Workforce housing and housing for the next generation may not have to be done with local funding, but perhaps with zoning practices that provide density and financial incentives.
When the penny program was initiated, the goal was to preserve 1,000 units and actually more than 2,200 units were preserved. There was clarity of goal with measurable outcomes.
A suggestion was made to use a direct rental subsidy (the County would define the rules, administer the program, use standards and give direct funding to persons for use in housing, similar to the federal Section 8 program), aimed to reduce the waiting list by 1,500 units, to assist persons with extremely low income of up to 30 percent AMI. It would be a concrete goal, not associated with a penny on the tax rate but rather tied to the amount of funding needed.
Other funding would still be needed for projects already in the pipeline.
Nonprofits do a lot more than the government can do, and we should partner more with them. Perhaps this direct subsidy could be done partnering with the nonprofits in order to leverage more and gain flexibility.
It was noted that as an individual’s economic situation improves, their income would make them ineligible for this direct subsidy and that way it wouldn’t perpetuate the public assistance and future funds would be available to help others.
Others expressed concern with a direct subsidy program as costly and perhaps not the best approach. Some saw a need for a balanced approach that included both a direct subsidy but funding for production and preservation as well.
This idea will be staffed and a specific proposal that will address a direct subsidy approach; ways to serve the lower end of the income range; ways to partner with nonprofits and the private sector will be developed by staff and brought to the Board at its housing committee meeting. This proposal would involve:
-
Direct subsidy.
-
Partnering with nonprofits (possibly through the community funding
pool).
- Continuation of other existing programs and examination of other ways to meet housing needs (to be discussed in the Board’s Development Process Committee).

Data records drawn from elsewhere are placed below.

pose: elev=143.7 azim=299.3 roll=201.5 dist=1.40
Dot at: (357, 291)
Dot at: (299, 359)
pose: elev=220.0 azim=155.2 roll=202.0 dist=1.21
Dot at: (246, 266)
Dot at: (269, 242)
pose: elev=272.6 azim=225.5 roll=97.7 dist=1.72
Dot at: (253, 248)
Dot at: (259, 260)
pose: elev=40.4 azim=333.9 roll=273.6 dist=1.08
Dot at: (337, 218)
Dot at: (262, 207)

This would refocus efforts from purchasing units to subsidizing rent for extremely low-income persons and serving those at the lowest part of the housing spectrum.

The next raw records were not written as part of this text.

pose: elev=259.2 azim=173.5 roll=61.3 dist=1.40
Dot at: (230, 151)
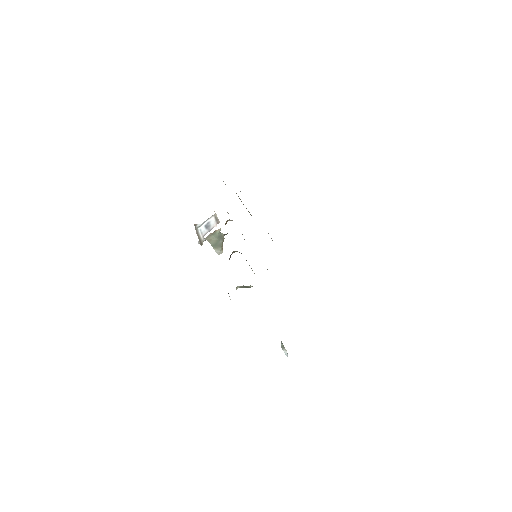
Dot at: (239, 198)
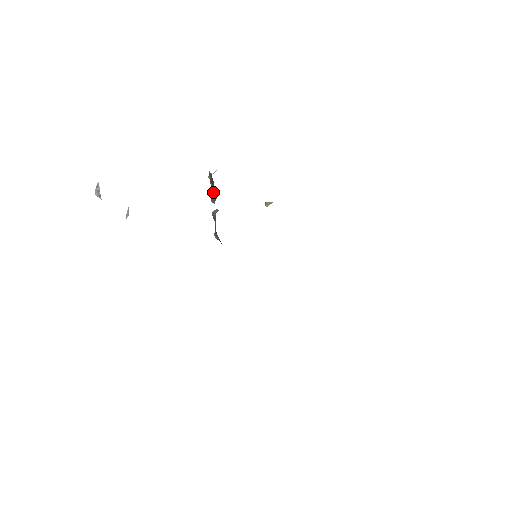
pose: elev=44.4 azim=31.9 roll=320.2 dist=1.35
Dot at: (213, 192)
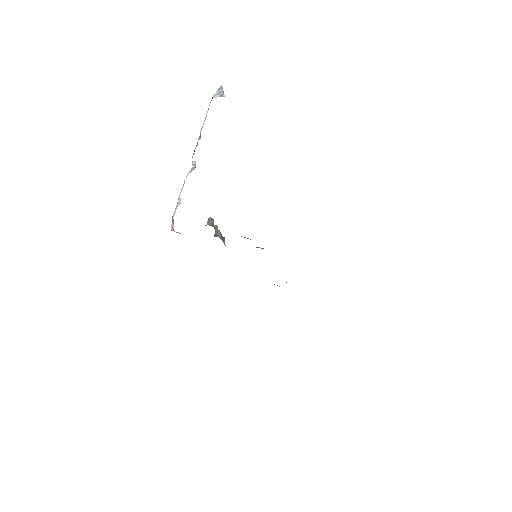
Dot at: occluded
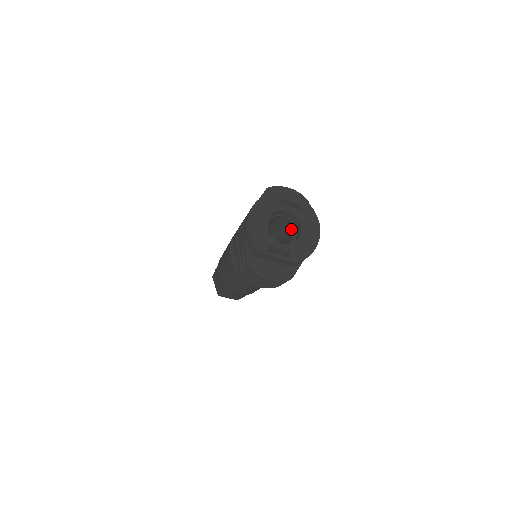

The waiting list will be clarified as well.
Recognizing that opportunities should be available to all who live or work in Fairfax County to purchase or rent safe, decent, affordable housing within their means, the Board will work toward the development of alternative strategies to address current affordable housing needs. A tiered approach may include a direct rental subsidy to assist persons with low to extremely low income, partnering with nonprofits and targeting resources toward housing projects already in the pipeline.